Beattie, J.  (1966).  Other Cultures, England: Routledge and Keagan Ltd. Chapter 7: Kinship

 

Firth, R.  (1971). The Nature of English Kinship.   In N. Graburn (ed.) Readings in Kinship and Social Structure (pp. 385-391).  New York: Harper and Row.

 

Freud, S.  (1918).  Totem and Taboo.  New York: Moffat, Yard & Co.

 

Goody, J.  (1969).  Comparative studies in Kinship, England: Routledge and Keagan Ltd.

10: On Nannas and Nannies.

 

Keesing, R.  (1981). Cultural Anthropology.  New York: Holt, Rinehart and Winston.

Chapter 11: Kinship, Descent and Social Structure.

 

Schneider, D.  (1971).  American Kinship:  A Cultural Account.  In  Readings in Kinship and Social Structure  (pp. 391-396).  New York: Harper and Row.

 

Schneider, D. Homans, G. (1971).

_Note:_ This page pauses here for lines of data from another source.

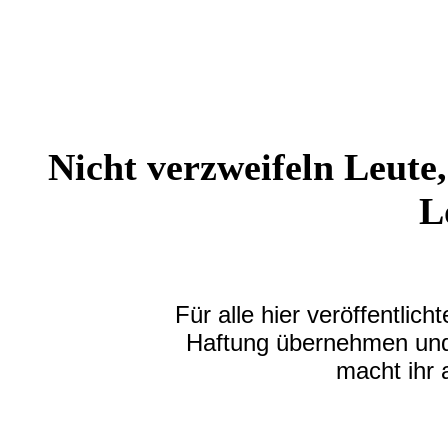
Nicht verzweifeln Leute,
L
Für alle hier veröffentlic
Haftung übernehmen und
macht ihr 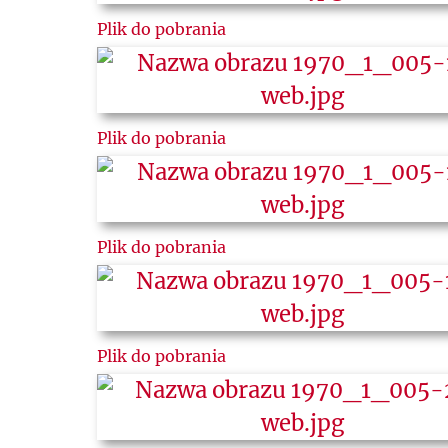
Plik do pobrania
Plik do pobrania
Plik do pobrania
Plik do pobrania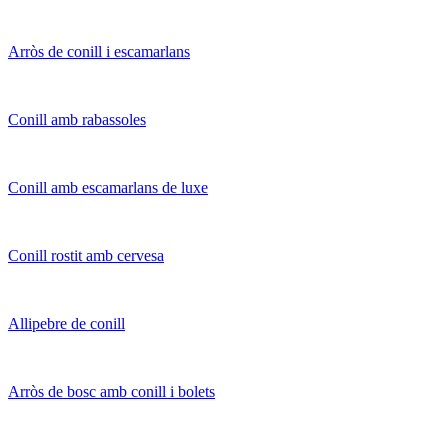
Arròs de conill i escamarlans
Conill amb rabassoles
Conill amb escamarlans de luxe
Conill rostit amb cervesa
Allipebre de conill
Arròs de bosc amb conill i bolets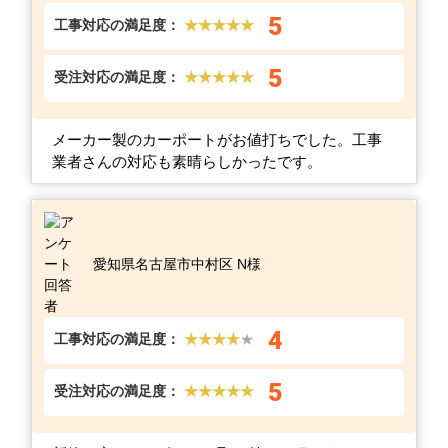
5
工事対応の満足度：
★★★★★
5
受注対応の満足度：
★★★★★
メーカー製のカーポートがお値打ちでした。工事
業者さんの対応も素晴らしかったです。
愛知県名古屋市中村区 N様
4
工事対応の満足度：
★★★★
★
5
受注対応の満足度：
★★★★★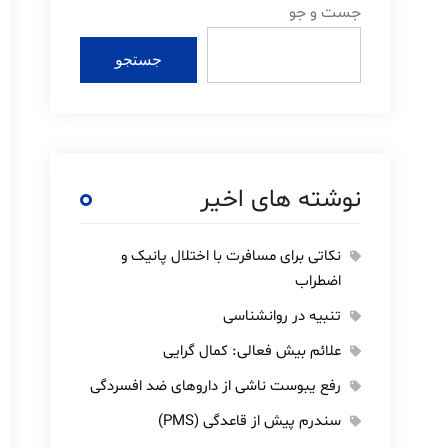
جست و جو
جستجو
نوشته های اخیر
نکاتی برای مسافرت با اختلال پانیک و
اضطراب
تنبیه در روانشناسی
علائم بیش فعالی: کمال گرایی
رفع یبوست ناشی از داروهای ضد افسردگی
سندرم پیش از قاعدگی (PMS)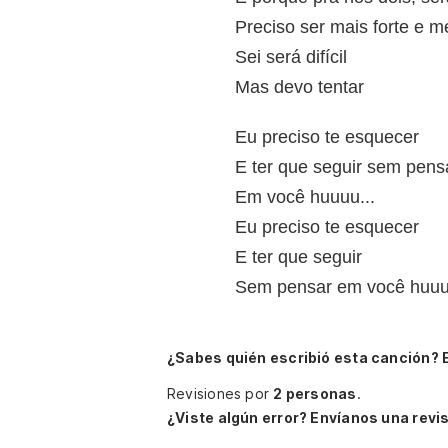
Preciso ser mais forte e 
Sei será difícil
Mas devo tentar
Eu preciso te esquecer
E ter que seguir sem pens
Em você huuuu...
Eu preciso te esquecer
E ter que seguir
Sem pensar em você huuu
¿Sabes quién escribió esta canción? 
Revisiones por
2 personas
.
¿Viste algún error? Envíanos una revis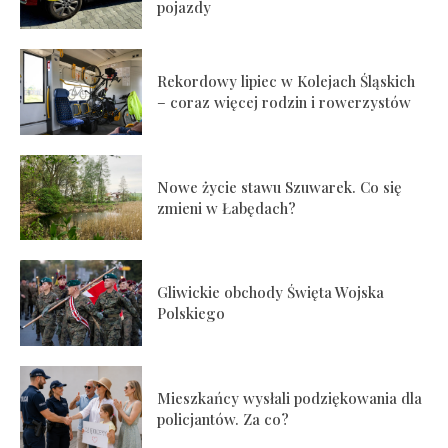
pojazdy
Rekordowy lipiec w Kolejach Śląskich
– coraz więcej rodzin i rowerzystów
Nowe życie stawu Szuwarek. Co się
zmieni w Łabędach?
Gliwickie obchody Święta Wojska
Polskiego
Mieszkańcy wysłali podziękowania dla
policjantów. Za co?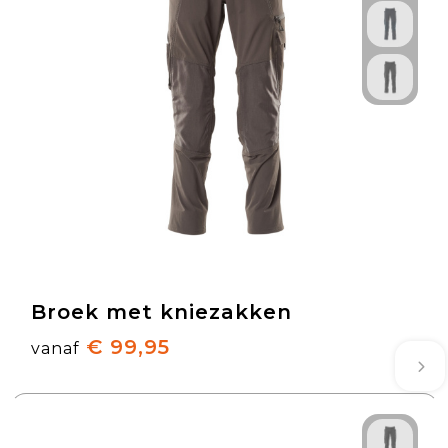
Broek met kniezakken
€ 99,95
vanaf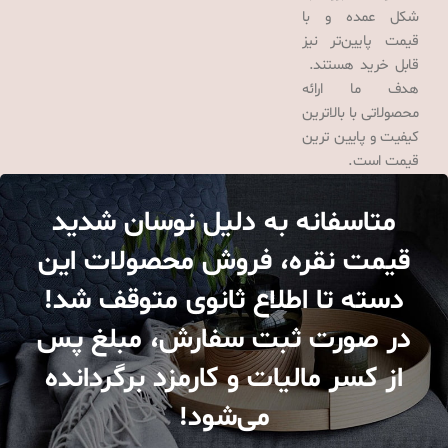
شکل عمده و با
قیمت پایین‌تر نیز
قابل خرید هستند.
هدف ما ارائه
محصولاتی با بالاترین
کیفیت و پایین ترین
قیمت است.
متاسفانه به دلیل نوسان شدید
قیمت نقره، فروش محصولات این
دسته تا اطلاع ثانوی متوقف شد!
در صورت ثبت سفارش، مبلغ پس
از کسر مالیات و کارمزد برگردانده
می‌شود!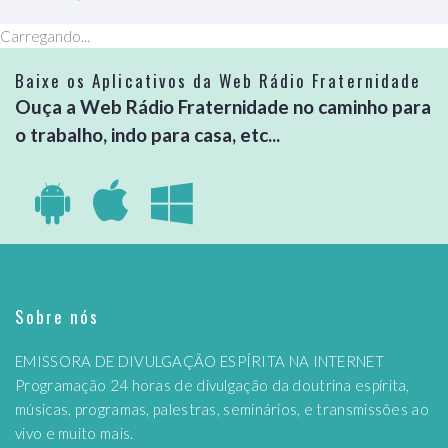
Carregando...
Baixe os Aplicativos da Web Rádio Fraternidade
Ouça a Web Rádio Fraternidade no caminho para
o trabalho, indo para casa, etc...
Sobre nós
EMISSORA DE DIVULGAÇÃO ESPÍRITA NA INTERNET
Programação 24 horas de divulgação da doutrina espírita,
músicas, programas, palestras, seminários, e transmissões ao
vivo e muito mais.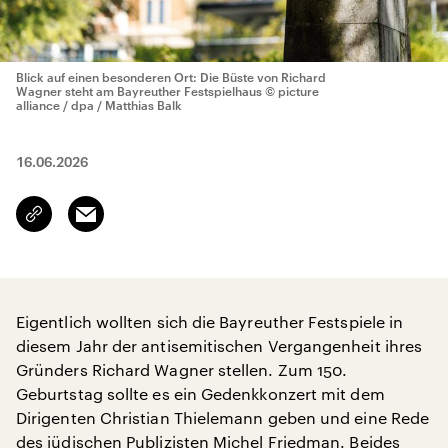
Blick auf einen besonderen Ort: Die Büste von Richard
Wagner steht am Bayreuther Festspielhaus
© picture
alliance / dpa / Matthias Balk
16.06.2026
Email
Link
kopieren/teilen
Eigentlich wollten sich die Bayreuther Festspiele in
diesem Jahr der antisemitischen Vergangenheit ihres
Gründers Richard Wagner stellen. Zum 150.
Geburtstag sollte es ein Gedenkkonzert mit dem
Dirigenten Christian Thielemann geben und eine Rede
des jüdischen Publizisten Michel Friedman. Beides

Kinship Terminology and the American Kinship System. In  Readings in Kinship and Social Structure (pp. 381-385).  New York: Harper and Row.

 

Shorter, E.  (1977).  The Making of the Modern Family, New York: Basic Books.  Chapter 6: The Rise of the Nuclear Family.

 

Tomkins, S.  (1965).The Biopsychosociality of the Family. In Aspects of the Analysis of Family Structure (pp. 102-248).  New Jersey: Princeton University Press.       

 

White, A. (1971).  The Definition and Prohibition of Incest.  In N. Graburn (ed.) Readings in Kinship and Social Structure (pp. 325-337).  New York: Harper and Row.